Нас умиляет (рассуждал беллетрист), когда какой-нибудь карапуз говорит «спасибо». Почему? А потому, что есть в этом нечто от игры, от обезьянничества, как если бы, например, тот же карапуз нацепил отцовскую шляпу. «Спасибо» в устах ребенка – это свидетельство хорошего воспитания, не больше, но если оно искренне, если отражает некое душевное волнение, то становится немножко грустно.
Вернувшись с младенцем на руках в разграбленный, разрушенный войной город, бабушка сразу пошла работать, однако что такое зарплата курьера! – и она с жадностью хваталась за все, что давало живую копейку. Стирала белье людям… Продавала на толкучке чужие обноски… Впоследствии К-ов оценит бабушкин подвиг, оценит и с сердечным трепетом опишет его, но это впоследствии, тогда же принимал все как должное.
Принимал… Если бы только принимал! Еще ведь и требовал. Вон, кивал, у Вити Ватова…
Бабушка вспыхивала. Нечего, мол, на Ватова равняться, у Ватова мать с отцом, а у тебя?
Внук замолкал, пристыженный. Отец, знал, погиб на фронте, мать же бросила его.
В школе время от времени записывали сведения о родителях. На уроке, при всех… С замиранием сердца следил К-ов, как неумолимо подкрадывается к нему алфавитная очередь. Отец – ничего, без отцов многие росли, а вот на вопрос о матери, где и кем работает мать, лишь он один отвечал – когда с деланным равнодушием, когда с вызовом: не знаю.
По классу прокатывался смешок. Ха, не знает! Это про мать-то родную! Учительница подымала от журнала голову, внимательно смотрела на него. Так и не проронив ни слова, переходила к следующему – следующий как раз был Лушин.

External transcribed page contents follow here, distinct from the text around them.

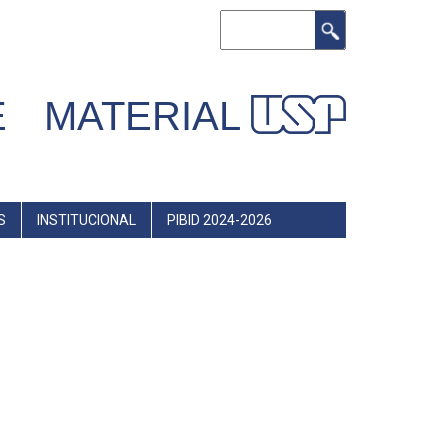
Buscar
 MATERIAL
S
INSTITUCIONAL
PIBID 2024-2026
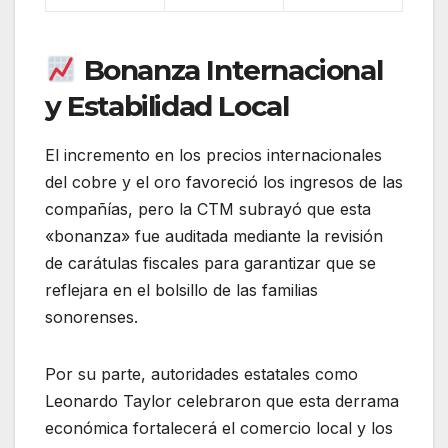
Bonanza Internacional
y Estabilidad Local
El incremento en los precios internacionales
del cobre y el oro favoreció los ingresos de las
compañías, pero la CTM subrayó que esta
«bonanza» fue auditada mediante la revisión
de carátulas fiscales para garantizar que se
reflejara en el bolsillo de las familias
sonorenses.
Por su parte, autoridades estatales como
Leonardo Taylor celebraron que esta derrama
económica fortalecerá el comercio local y los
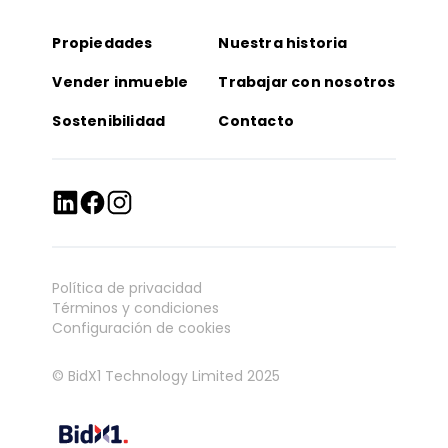
Propiedades
Nuestra historia
Vender inmueble
Trabajar con nosotros
Sostenibilidad
Contacto
Política de privacidad
Términos y condiciones
Configuración de cookies
© BidX1 Technology Limited 2025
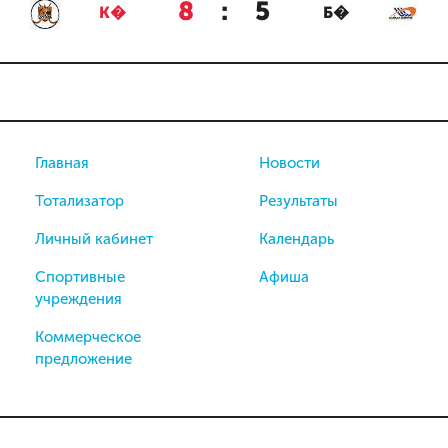
8
:
5
К�
Б�
Главная
Новости
Тотализатор
Результаты
Личный кабинет
Календарь
Спортивные
Афиша
учреждения
Коммерческое
предложение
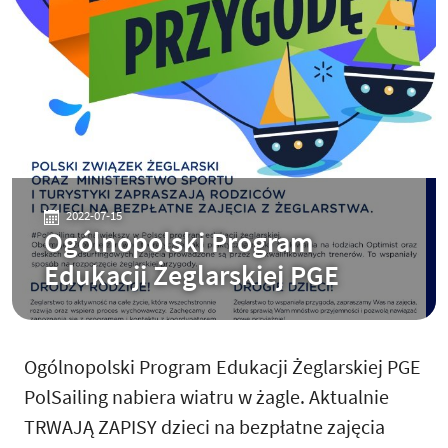
2022-07-15
Ogólnopolski Program
Edukacji Żeglarskiej PGE
Ogólnopolski Program Edukacji Żeglarskiej PGE
PolSailing nabiera wiatru w żagle. Aktualnie
TRWAJĄ ZAPISY dzieci na bezpłatne zajęcia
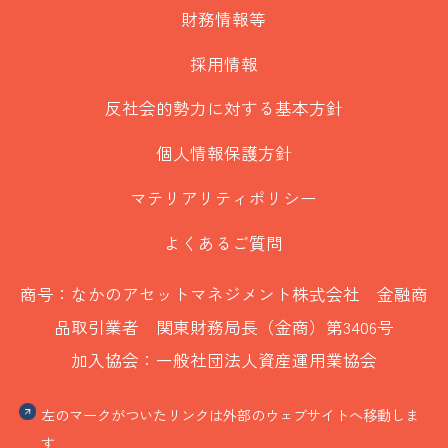
財務情報等
採用情報
反社会的勢力に対する基本方針
個人情報保護方針
マテリアリティポリシー
よくあるご質問
商号：なかのアセットマネジメント株式会社 金融商
品取引業者 関東財務局長（金商）第3406号
加入協会：一般社団法人資産運用業協会
左のマークがついたリンクは外部のウェブサイトへ移動しま
す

Его о матери не спрашивали. Раньше спрашивали, а потом, когда умерла она, нет, и К-ов, пожалуй, завидовал ему. Другим не завидовал, а ему – завидовал, и позже это стало в его глазах – как и та нечаянная радость среди траурных шепотков – еще одним свидетельством явного в душе его непорядка. Если уж он завидует мальчику, у которого умерла мама… Но в то же время непорядок этот странно успокаивал К-ова. Он, этот маленький, этот частный, этот домашний непорядок, служил в глазах юного философа косвенным доказательством, что в большом мире порядок как раз есть. Порядок и справедливость. Ибо разве заслуживает он, в некотором смысле уродец, да еще явившийся сюда как бы с черного хода, – разве заслуживает он лучшей участи?
«Ешь, что дают! – сердилась бабушка, если он начинал капризничать. – У матери будешь выкаблучиваться». Это означало, что кормят его из милости. Из милости одевают («Мать-то не думает, в чем в школу пойдешь!»), из милости оставляют, когда ложится, приоткрытой дверь… А он еще (бабушка права!) на Ватова равняется. На умного, благородного, одаренного (высокоодаренного, говорили учителя) Витю Ватова. Ви-Вата…
Ви-Ват плакал, когда умерла мать Лушина. Почти плакал… Губы, во всяком случае, задрожали, задрожал подбородок – белый, нежный, как у девочки, и он быстро отвернулся. К-ов наблюдал за ним украдкой, что тоже было нехорошо, нечестно; Ви-Ват – тот никогда ни за кем не следил.
Называя его мальчиком одаренным (высокоодаренным), учителя имели в виду не только учебу, но в первую очередь его рисунки. Тут и впрямь равных ему не было. Так, общешкольные стенные газеты, что выпускались к праздникам, непременнейше оформлял Витя Ватов. Когда газету вывешивали, возле нее собиралась на переменах толпа. Гудели восторженно, ахали, цокали языками. Некоторые тут же разыскивали художника, одобрительно по плечу хлопали.
К-ов тоже восхищался этими яркими, со звездами и цветным салютом рисунками, но восхищался в отличие от других молча. Благоговение перед талантом запечатывало уста, и это, между прочим, осталось у него на всю жизнь.